6 things Australian traders will be talking about this morning

Governor of the Bank of England Mark Carney. Photo: Frank Augstein – WPA Pool/ Getty Images.

Good morning and happy Friday.

To the scoreboard:

Dow: 22,026.10 +9.86 (+0.04%)
S&P 500: 2,472.16 -5.41 (-0.22%)
AUD/USD: 0.7951 +0.0002 (+0.03%)
ASX200 SPI futures (Sept contracts): 5,664 (-1)
Iron ore benchmark 62% fines: $US72.93 (+0.87%)

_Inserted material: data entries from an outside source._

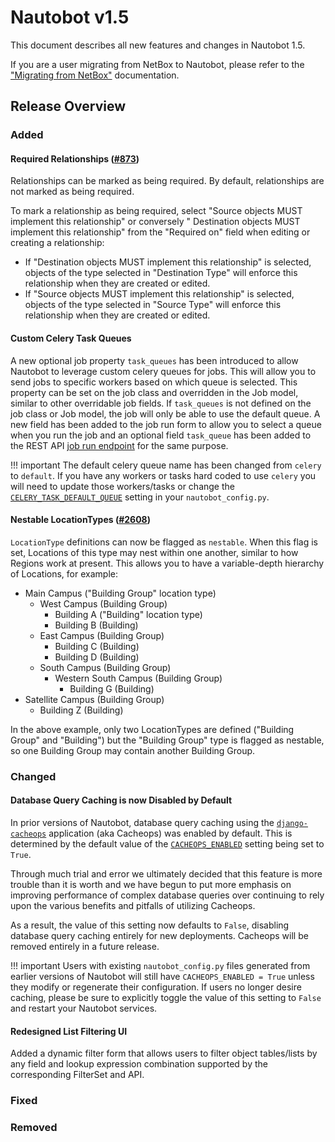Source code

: <!-- markdownlint-disable MD024 -->

# Nautobot v1.5

This document describes all new features and changes in Nautobot 1.5.

If you are a user migrating from NetBox to Nautobot, please refer to the ["Migrating from NetBox"](../installation/migrating-from-netbox.md) documentation.

## Release Overview

### Added

#### Required Relationships ([#873](https://github.com/nautobot/nautobot/issues/873))

Relationships can be marked as being required. By default, relationships are not marked as being required.

To mark a relationship as being required, select "Source objects MUST implement this relationship" or conversely "
Destination objects MUST implement this relationship" from the "Required on" field when editing or creating a
relationship:

* If "Destination objects MUST implement this relationship" is selected, objects of the type selected in "Destination Type" will enforce this relationship when they are created or edited.
* If "Source objects MUST implement this relationship" is selected, objects of the type selected in "Source Type" will enforce this relationship when they are created or edited.

#### Custom Celery Task Queues

A new optional job property `task_queues` has been introduced to allow Nautobot to leverage custom celery queues for jobs. This will allow you to send jobs to specific workers based on which queue is selected. This property can be set on the job class and overridden in the Job model, similar to other overridable job fields. If `task_queues` is not defined on the job class or Job model, the job will only be able to use the default queue. A new field has been added to the job run form to allow you to select a queue when you run the job and  an optional field `task_queue` has been added to the REST API [job run endpoint](../additional-features/jobs.md#via-the-api) for the same purpose.

!!! important
    The default celery queue name has been changed from `celery` to `default`. If you have any workers or tasks hard coded to use `celery` you will need to update those workers/tasks or change the [`CELERY_TASK_DEFAULT_QUEUE`](../configuration/optional-settings.md#celery_task_default_queue) setting in your `nautobot_config.py`.

#### Nestable LocationTypes ([#2608](https://github.com/nautobot/nautobot/issues/2608))

`LocationType` definitions can now be flagged as `nestable`. When this flag is set, Locations of this type may nest within one another, similar to how Regions work at present. This allows you to have a variable-depth hierarchy of Locations, for example:

* Main Campus ("Building Group" location type)
    * West Campus (Building Group)
        * Building A ("Building" location type)
        * Building B (Building)
    * East Campus (Building Group)
        * Building C (Building)
        * Building D (Building)
    * South Campus (Building Group)
        * Western South Campus (Building Group)
            * Building G (Building)
* Satellite Campus (Building Group)
    * Building Z (Building)

In the above example, only two LocationTypes are defined ("Building Group" and "Building") but the "Building Group" type is flagged as nestable, so one Building Group may contain another Building Group.

### Changed

#### Database Query Caching is now Disabled by Default

In prior versions of Nautobot, database query caching using the [`django-cacheops`](https://github.com/Suor/django-cacheops) application (aka Cacheops) was enabled by default. This is determined by the default value of the [`CACHEOPS_ENABLED`](../configuration/optional-settings.md#cacheops_enabled) setting being set to `True`.

Through much trial and error we ultimately decided that this feature is more trouble than it is worth and we have begun to put more emphasis on improving performance of complex database queries over continuing to rely upon the various benefits and pitfalls of utilizing Cacheops.

As a result, the value of this setting now defaults to `False`, disabling database query caching entirely for new deployments. Cacheops will be removed entirely in a future release.

!!! important
    Users with existing `nautobot_config.py` files generated from earlier versions of Nautobot will still have `CACHEOPS_ENABLED = True` unless they modify or regenerate their configuration. If users no longer desire caching, please be sure to explicitly toggle the value of this setting to `False` and restart your Nautobot services.

#### Redesigned List Filtering UI

Added a dynamic filter form that allows users to filter object tables/lists by any field and lookup expression combination supported by the corresponding FilterSet and API.

### Fixed

### Removed

<!-- towncrier release notes start -->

1. To forex markets: And the pound dipped following a dovish statement from the Bank of England last night, which kept rates on hold at 0.25% as expected. The bank voted 6-2 to keep rates on hold (from 5-3 at the last meeting) and also downgraded its 2017 GDP growth forecast. The AUD fought back from a low of 0.7911 against the US dollar, ahead of what could be a wild session for the Aussie with two key data points scheduled for release. Here’s the pound’s fall:

Investing.com

2. The day ahead: In Australia today there’s retail sales data for June and the Reserve Banks quarterly Statement on Monetary Policy (SoMP), both released at 11:30am. Retail sales are coming off a strong month in May, and are forecast to climb in June by 0.2% (this morning’s report will also include quarterly data). The SoMP will include the RBA’s economic outlook through to December 2019, with traders looking for any changes to the banks forecast as well any extra attention the bank may pay to the recent strength in the Australian dollar.

3. USD still feeling the pressure: Later tonight the US and Canada both release all-important employment figures for June. While US non-farm payrolls are expected to climb by 180,000 in July, the focus will be on wages with annual wage growth forecast at 2.5%. There was more soft data in the US with ISM manufacturing PMIs expanding slower than forecast. The euro is still threatening $US1.19 while the yen has strengthened with USD/YEN back below 110 for the first time since June.

4. US stocks dip on political concerns: To stocks and the UK’s FTSE index got a boost from the weaker pound, climbing by 0.9% while European markets were little-changed. The Dow is still above 22,000, but US stocks slipped as FBI Special Counsel Robert Mueller expanded his investigation into Russian interference at the US election. Futures traders are forecasting are quiet open for the ASX200 after yesterday’s falls.

5. Bonds rally: Global bonds rallied overnight (yields lower) following the Bank of England’s more dovish outlook, with benchmark 10-year US treasuries falling 5 basis points to 2.21%. Australian 10-year bonds also dipped sharply, falling to 2.6% from above 2.7%. TGerman bonds yields also fell, and the recent split in the correlation between the EUR/USD exchange rate and the yield spread between US and German bonds remains in place.

6. Bitcoin Cash is in the wars: Following Tuesday’s split of the currency, the creation of Bitcoin Cash had investors watching which of the two versions would perform better in the early going. Well, the original version (BTC) is holding steady above $US2,700 while Bitcoin Cash (BTH) had a rough session last night, falling by more than 20%. There’s an argument now building amongst analysts that Bitcoin Cash may be about to crash, with Tuesday August 8 pinpointed as D-Day for the alternative version’s viability.